3.4. Molecular Docking

Possible interactions between amine-skeleton CDN derivatives and STING (PDB IDs: 4LOH, 6MXE) were examined by performing docking studies using the Molecular Operating Environment (MOE) 2020.0901. The binding site of the protein was defined as the native ligand in the X-ray structure. Docking simulations of amine-skeleton CDN derivatives bound to STING were carried out using the standard protocols of general docking. The docking workflow followed an “induced fit” protocol that allowed the side chains of the receptor pocket to move according to the conformation of the ligand, and the positions were constrained. The weight used to lock the side-chain atoms in their original positions was 10. All docking poses were first ranked by the London dG score; then, a force field refinement was performed on the top 100 poses, followed by s rescoring of GBVI/WSA dG. The Amber14:EHT [63] force field was used for calculating the conformations.

4. Conclusions

In this study, we synthesized CDN analogues, in which the phosphate backbone is replaced with the amine moiety, as new STING ligands and found them to be stable against nucleases. In particular, cyclic-amine compound 7 and linear-amine compound 9 were found to have agonistic and antagonistic activities, respectively. Furthermore, docking simulations suggest that the agonistic (for 7) and antagonistic (for 9) actions observed in those molecules are due to differences in their interactions with STING. Although the activities of the amine-skeleton-based CDN molecules found in this study are still lower than that of cGAMP, it is possible to develop more active ligands by improving the physical properties, such as cell-membrane permeability and chemical stability. The derivatization of further CDN ligands that target STING and detailed studies of their mechanism of activity are currently underway.

Supplementary Materials

The following are available online at https://www.mdpi.com/article/10.3390/ijms23126847/s1.

Author Contributions

Conceptualization, G.T. and Y.D.; methodology, G.T. and N.S.; investigation, Y.Y., N.S., and M.N.; resources, G.T. and Y.D.; writing—original draft preparation, Y.Y.; writing—review and editing, M.N., N.S., G.T., and Y.D.; supervision, G.T.; project administration, Y.D.; funding acquisition, G.T. and Y.D. All authors have read and agreed to the published version of the manuscript.

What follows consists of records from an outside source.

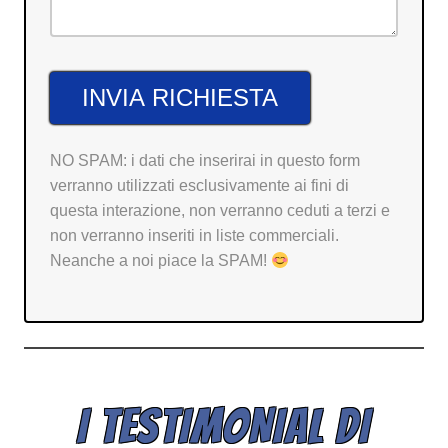
NO SPAM: i dati che inserirai in questo form
verranno utilizzati esclusivamente ai fini di
questa interazione, non verranno ceduti a terzi e
non verranno inseriti in liste commerciali.
Neanche a noi piace la SPAM!
I TESTIMONIAL DI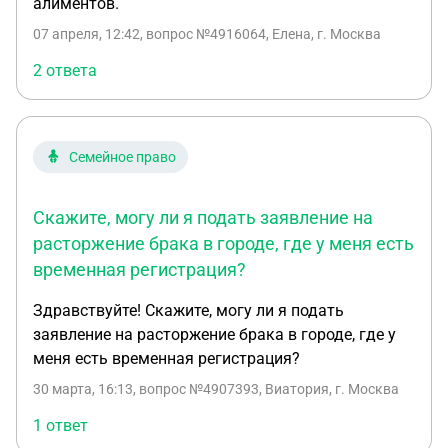
алиментов.
07 апреля, 12:42
, вопрос №4916064, Елена, г. Москва
2 ответа
Семейное право
Скажите, могу ли я подать заявление на
расторжение брака в городе, где у меня есть
временная регистрация?
Здравствуйте! Скажите, могу ли я подать
заявление на расторжение брака в городе, где у
меня есть временная регистрация?
30 марта, 16:13
, вопрос №4907393, Виатория, г. Москва
1 ответ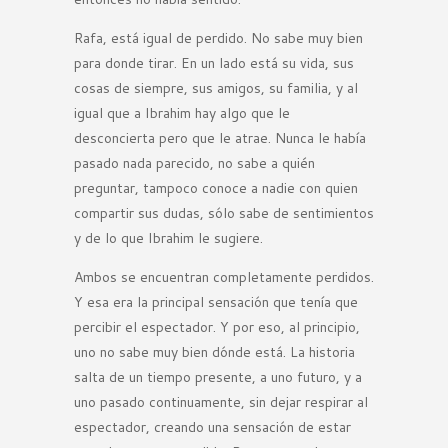
Rafa, está igual de perdido. No sabe muy bien
para donde tirar. En un lado está su vida, sus
cosas de siempre, sus amigos, su familia, y al
igual que a Ibrahim hay algo que le
desconcierta pero que le atrae. Nunca le había
pasado nada parecido, no sabe a quién
preguntar, tampoco conoce a nadie con quien
compartir sus dudas, sólo sabe de sentimientos
y de lo que Ibrahim le sugiere.
Ambos se encuentran completamente perdidos.
Y esa era la principal sensación que tenía que
percibir el espectador. Y por eso, al principio,
uno no sabe muy bien dónde está. La historia
salta de un tiempo presente, a uno futuro, y a
uno pasado continuamente, sin dejar respirar al
espectador, creando una sensación de estar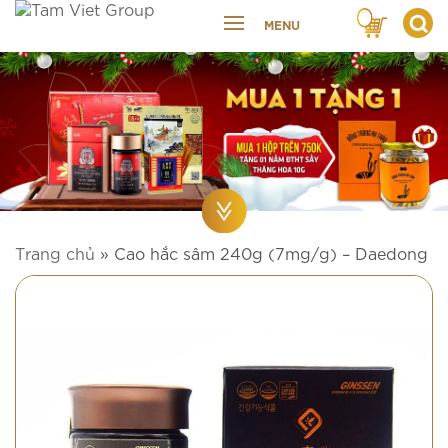
MENU
Trang chủ
»
Cao hắc sâm 240g (7mg/g) – Daedong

Institutional Review Board Statement

Not applicable.

Informed Consent Statement

Not applicable.

Data Availability Statement

The data presented in this study are available on request from the corresponding author.

Conflicts of Interest

The authors declare no conflict of interest.

Funding Statement

This study was supported in part by grants from AMED under grant numbers JP21mk0101197 (to Y.D.) and JP21ak0101073 (to Y.D.), the Japan Society for the Promotion of Science (KAKENHI, grants JP19K16333 to G.T.; JP21K05320 to Y.D.; and JP18H05502 to Y.D.), the Sumitomo Foundation (to Y.D.), the Japan Foundation of Applied Enzymology (to Y.D.), the Kobayashi Foundation for Cancer Research (to Y.D.), the Foundation for Promotion of Cancer Research in Japan (to Y.D.), and the Tokushukai Scholarship Foundation (to Y.Y.).